Use your health insurance

Depending on whether you’re covered by health insurance and what kind of plan you have, your insurer may be on the hook for a portion of your medical bills — or the entire debt. The first step is to submit a claim, though your healthcare provider may have already tried to bill your insurance. Unfortunately, you may need to fight your insurance company to get them to cover your medical expenses.

Negotiate with providers

Another option is to see if it’s possible to negotiate with your healthcare provider. Pricing models could be different for uninsured people and those that certain insurers cover. Financial hardship could help convince them to lower your bill or offer more favorable repayment terms. Healthcare providers are often willing to work out an installment payment plan to help you pay your medical bills over time and avoid having the debt sent to collections.

Find financial assistance

Even if your healthcare provider doesn’t provide financial assistance, you could find medical debt relief from programs designed to help people pay their bills. The Consumer Financial Protection Bureau has compiled financial resources for medical debts.

Consolidate your debt

As with any debt, you could use a medical debt consolidation loan or get a 0% intro APR credit card to repay. Sometimes those products offer more favorable repayment terms. They have some downsides: You could wind up falling deeper into debt, and refinancing may prevent you from getting debt relief intended for medical debt. Plus, bad credit borrowers may not be approved for a new credit card or may only get high interest rates on a personal loan.

Consider a medical loan

Some lenders offer medical loans, which are personal loans for medical costs. These types of loans can help you repay medical debt with a fixed interest rate and fixed monthly payments, but you’ll be paying extra in interest and potential fees.
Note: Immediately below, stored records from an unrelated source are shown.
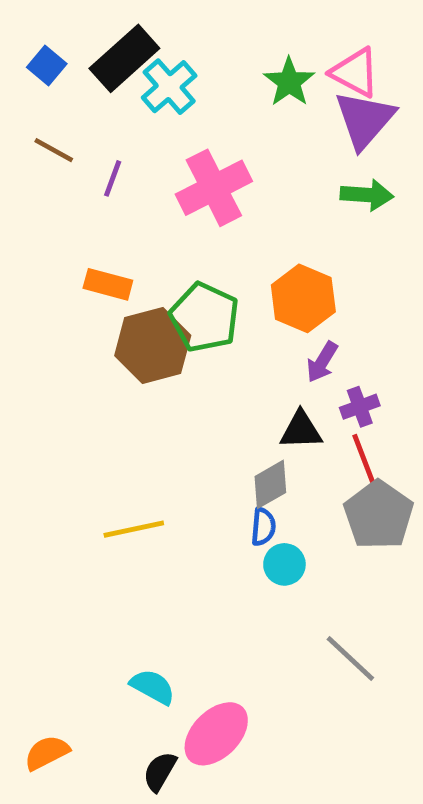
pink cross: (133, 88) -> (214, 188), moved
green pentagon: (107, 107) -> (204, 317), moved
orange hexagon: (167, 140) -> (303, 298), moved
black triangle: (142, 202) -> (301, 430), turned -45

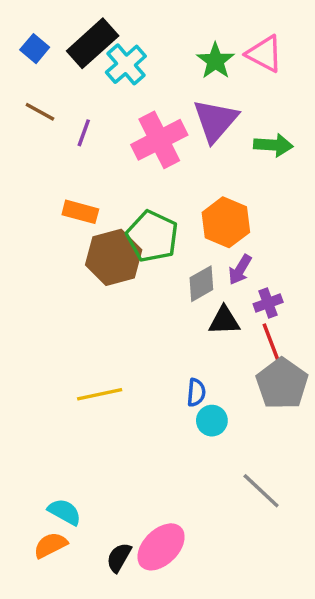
purple triangle: (364, 120) -> (215, 121), moved
gray diamond: (270, 484) -> (201, 284), moved
cyan semicircle: (153, 687) -> (64, 512), moved
orange semicircle: (47, 753) -> (50, 545), moved
black semicircle: (160, 772) -> (119, 557), moved

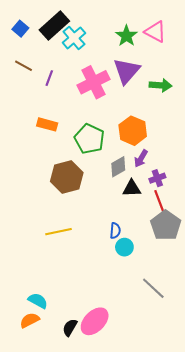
brown hexagon: (114, 257) -> (67, 177), moved

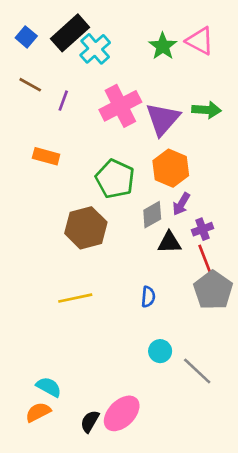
purple triangle: (127, 71) -> (163, 119), moved
orange rectangle: (47, 124) -> (46, 156), moved
cyan circle: (124, 247) -> (160, 351), moved

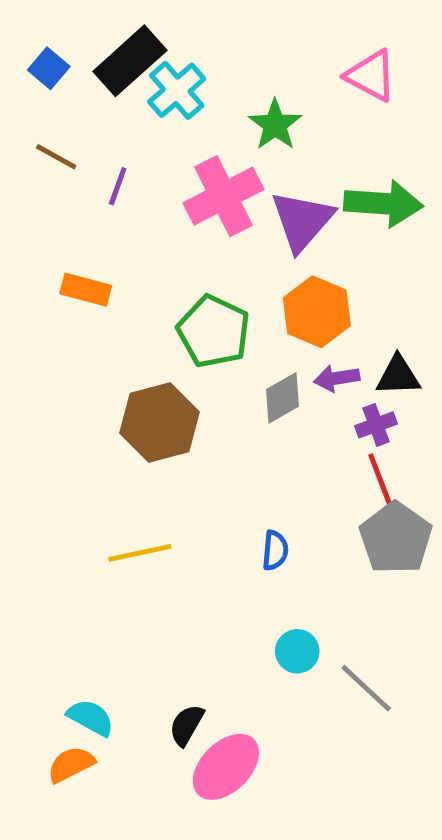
green star: (163, 46) -> (275, 125), moved
green arrow: (206, 110) -> (383, 204), size x1.4
purple arrow: (181, 204) -> (337, 378), turned 50
black triangle: (169, 242) -> (398, 376), moved
black semicircle: (90, 421) -> (187, 725), moved

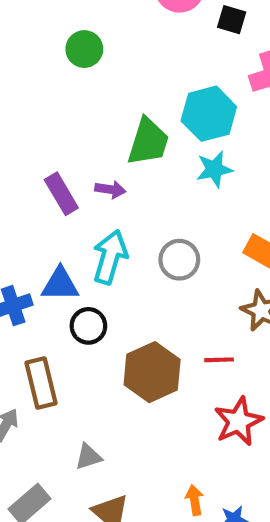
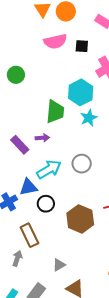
cyan arrow: (110, 257) -> (49, 169), turned 55

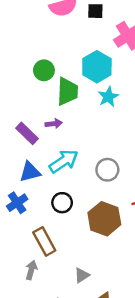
green circle: (16, 75) -> (44, 70), moved
gray circle: (82, 164) -> (107, 170), moved
blue triangle: (28, 187) -> (30, 172), moved

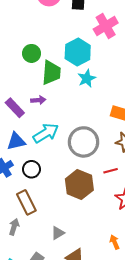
gray circle: (107, 170) -> (84, 142), size x1.5
black circle: (62, 203) -> (31, 169), moved

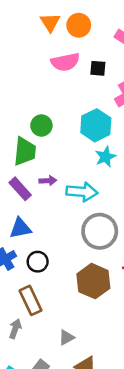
green trapezoid: (51, 73) -> (25, 151), moved
cyan arrow: (46, 133) -> (82, 192), moved, turned 35

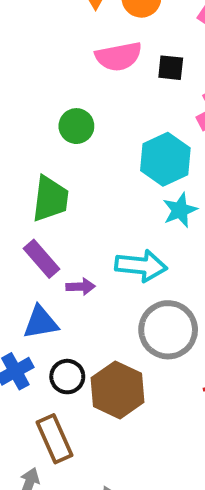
green circle: (41, 125) -> (76, 126), moved
purple arrow: (48, 181) -> (81, 287), moved
brown hexagon: (93, 281) -> (118, 390), moved

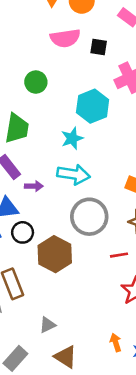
cyan star: (180, 210) -> (72, 138), moved
black circle: (67, 377) -> (23, 232), moved

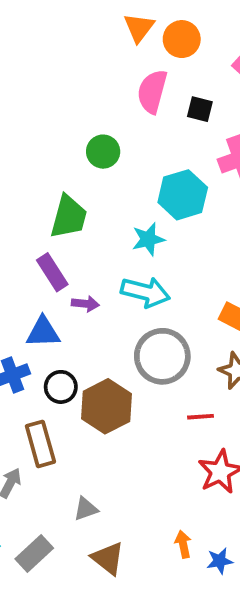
pink semicircle: (65, 38) -> (152, 91), turned 108
black circle: (23, 232) -> (61, 387), moved

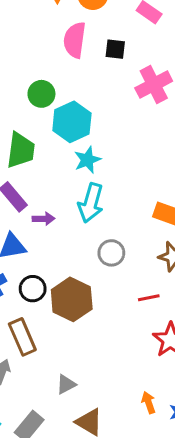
cyan hexagon: (183, 195) -> (72, 122), moved
cyan arrow: (145, 292) -> (91, 203), turned 99
gray circle: (162, 356) -> (111, 253), size x0.6

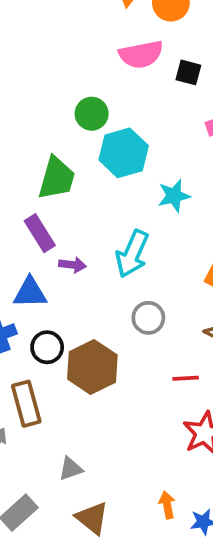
pink semicircle: (75, 40) -> (141, 54), turned -117
cyan star: (87, 160) -> (174, 196), moved

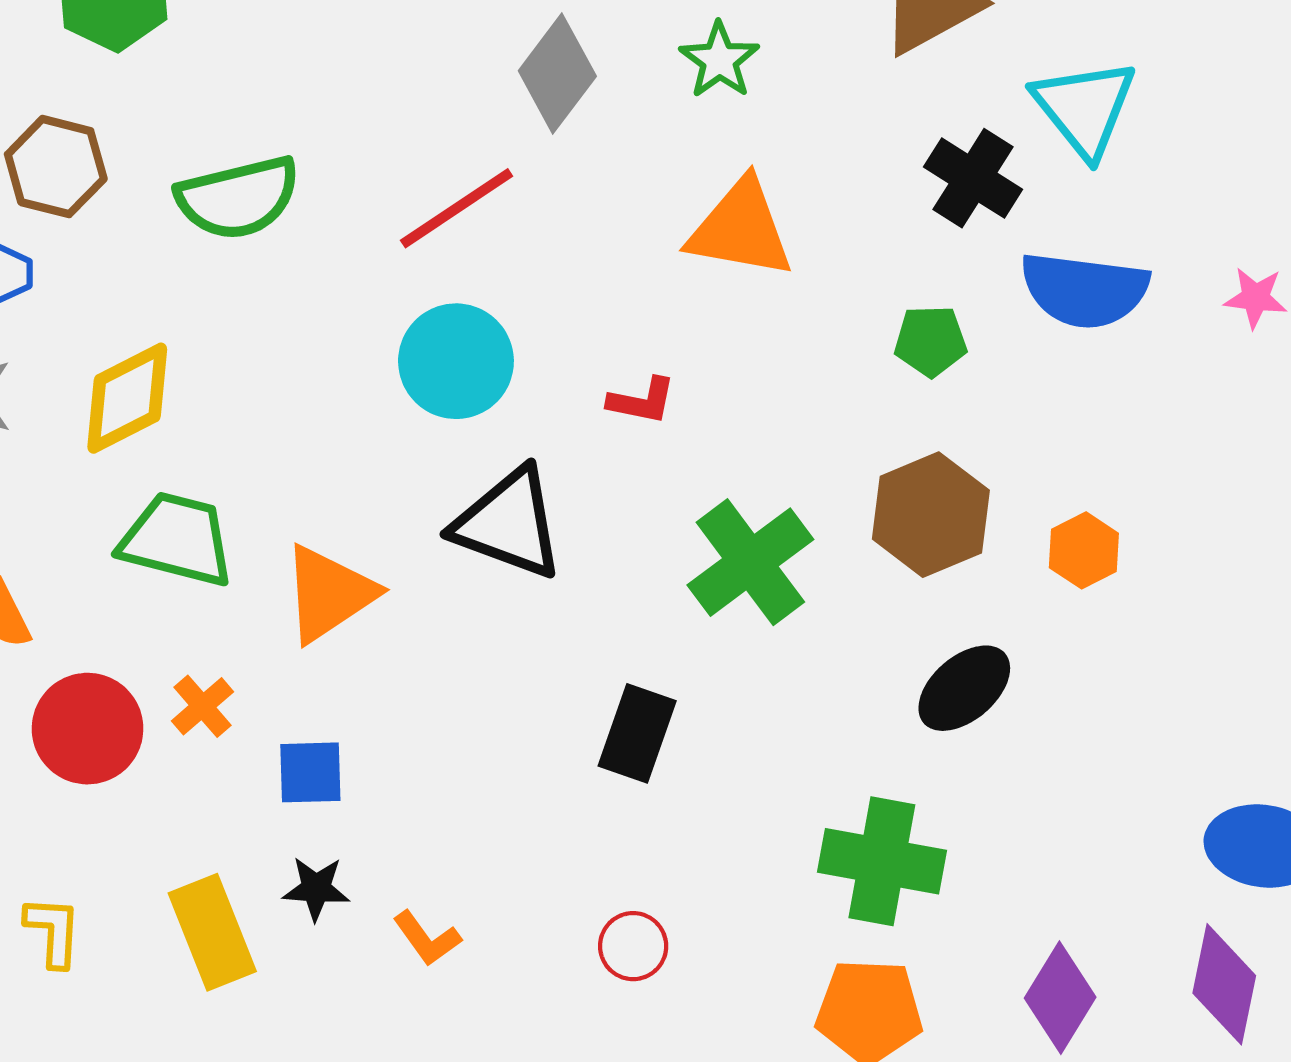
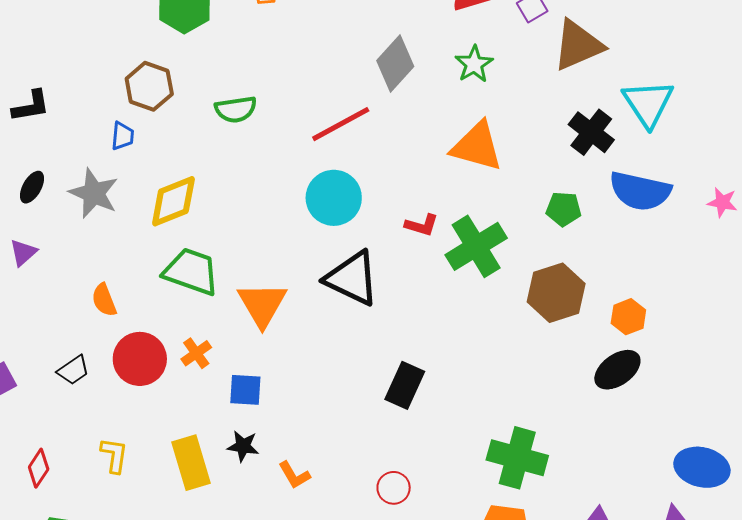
green semicircle: (238, 198) -> (236, 109), size x0.7
green cross: (750, 562) -> (476, 246), moved
orange triangle: (329, 594) -> (262, 304), turned -32
black ellipse: (964, 688) -> (617, 370), moved

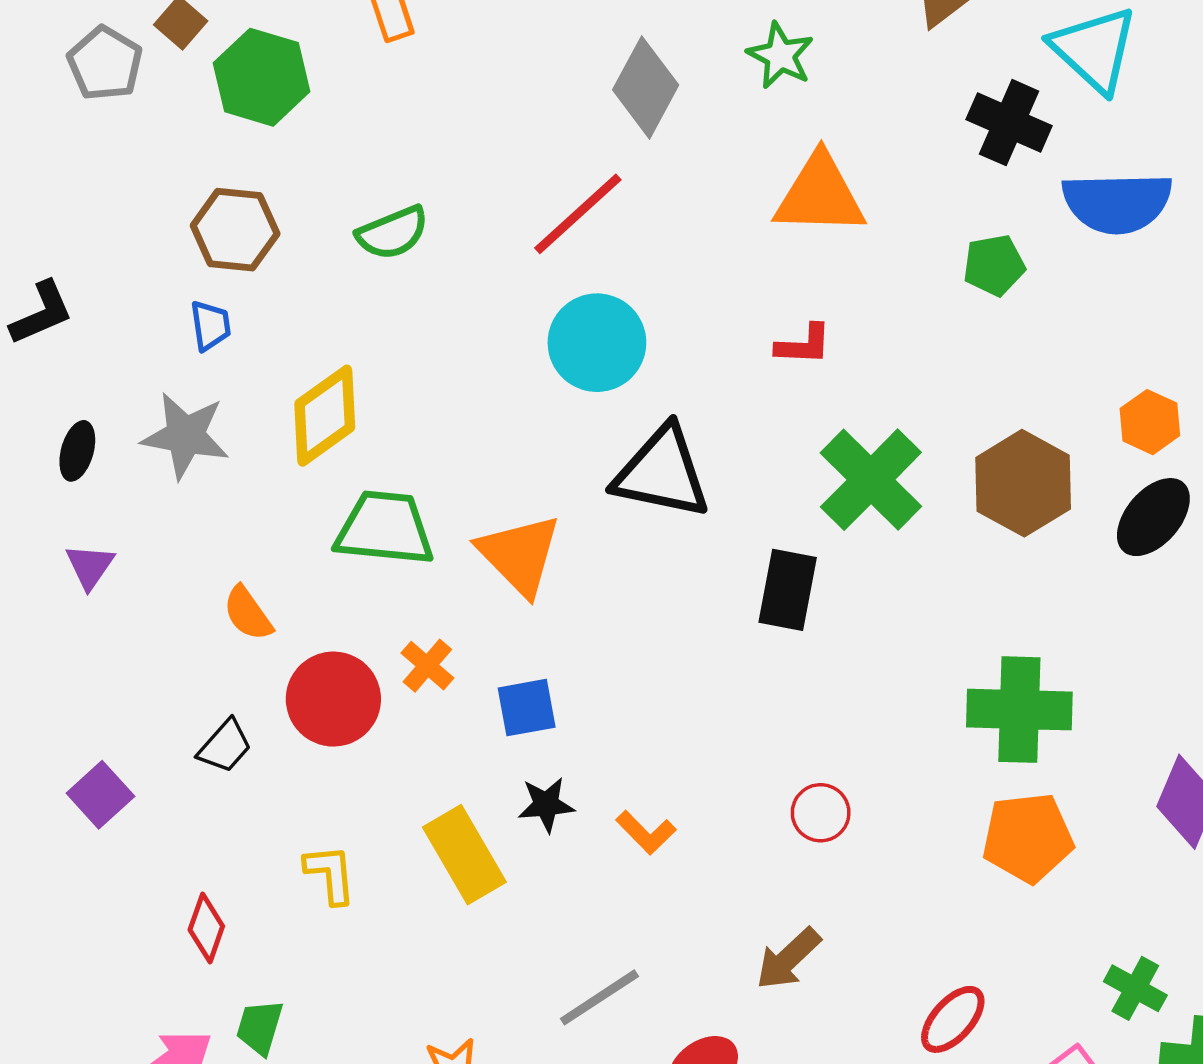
red L-shape: (422, 225) -> (804, 345), moved
green cross: (476, 246) -> (871, 480), moved
brown hexagon: (556, 293) -> (1023, 483), moved
black rectangle: (405, 385) -> (788, 590), moved

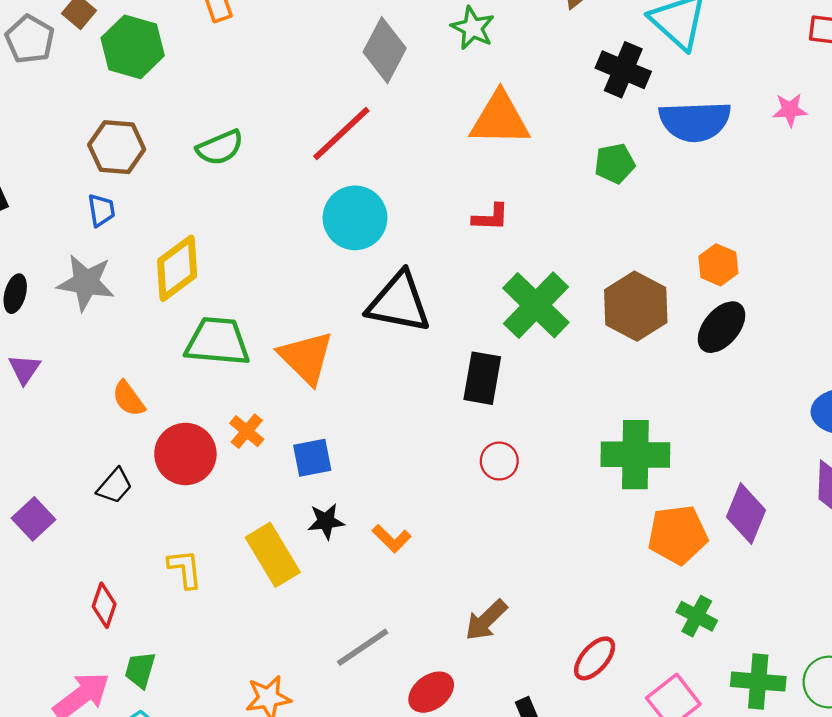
red circle: (821, 813) -> (499, 461), moved
orange pentagon: (1028, 838) -> (678, 535), moved
green cross: (1135, 988) -> (697, 616), moved

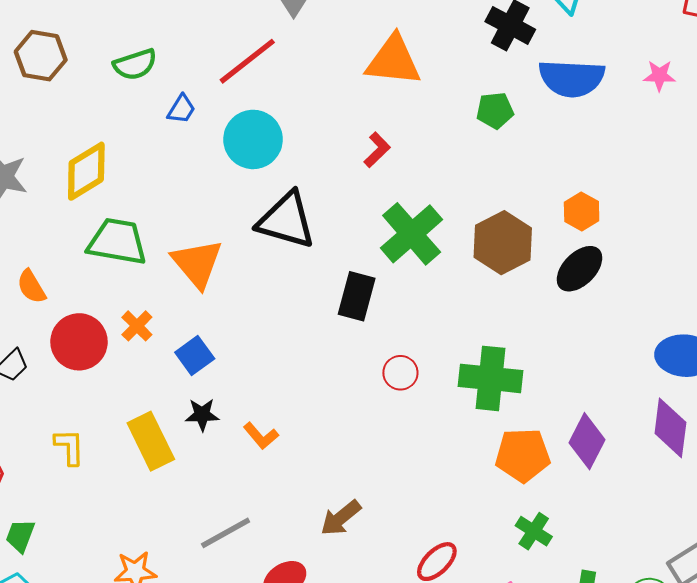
blue trapezoid: (101, 210) -> (181, 109), moved, turned 36
red L-shape: (491, 217) -> (377, 150), turned -51
blue square: (312, 458) -> (195, 356), turned -30
red circle: (499, 461) -> (400, 373), moved

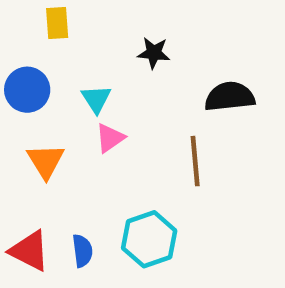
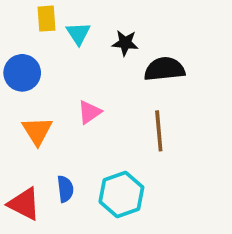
black semicircle: (230, 97) -> (164, 69), moved
cyan triangle: (96, 99) -> (78, 34), moved
blue semicircle: (82, 251) -> (65, 189), moved

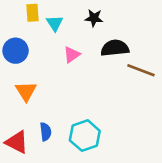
black star: (125, 43) -> (94, 18), moved
pink triangle: (90, 112) -> (72, 55), moved
brown line: (159, 131) -> (141, 70), moved, turned -64

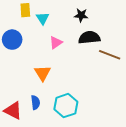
black star: (94, 18) -> (81, 15), moved
orange triangle: (26, 91) -> (43, 73), moved

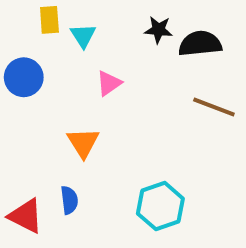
black semicircle: (89, 38) -> (200, 44), moved
cyan hexagon: (66, 106) -> (160, 206), moved

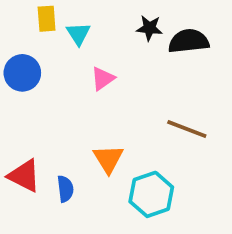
brown line: (214, 107) -> (187, 129), moved
orange triangle: (83, 143) -> (108, 159), moved
red triangle: (26, 216) -> (24, 176), moved

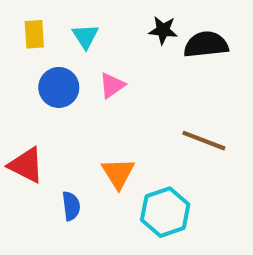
yellow rectangle: (47, 19) -> (34, 34), moved
blue circle: (22, 73) -> (59, 87), moved
red triangle: (24, 176) -> (26, 165), moved

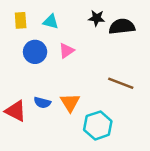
cyan triangle: (85, 36) -> (51, 22), turned -42
red triangle: (26, 165) -> (16, 111), moved
blue semicircle: (71, 206) -> (42, 103), moved, turned 112

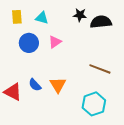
blue semicircle: (42, 103) -> (35, 85), turned 32
cyan hexagon: (98, 125) -> (94, 104), moved

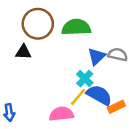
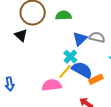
green semicircle: (76, 27) -> (63, 15), size x0.7
black triangle: (23, 52) -> (21, 35), turned 40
Disputing credit report errors

Since these credit reporting rules have recently changed, it might be worth checking your free credit report to see if there is any medical debt information that shouldn’t be there. If you find that debt has been incorrectly reported, you can file a dispute with the credit bureaus to get it fixed.

Credit bureaus are legally obligated to investigate disputes and contact you with the results — the process often takes about a month. You may also need to contact the source of the incorrect credit data (perhaps a debt collection agency).

You cannot successfully dispute correct information. A medical debt that has been in collections for over a year can appear on your report. But, if you pay it off, it will be removed.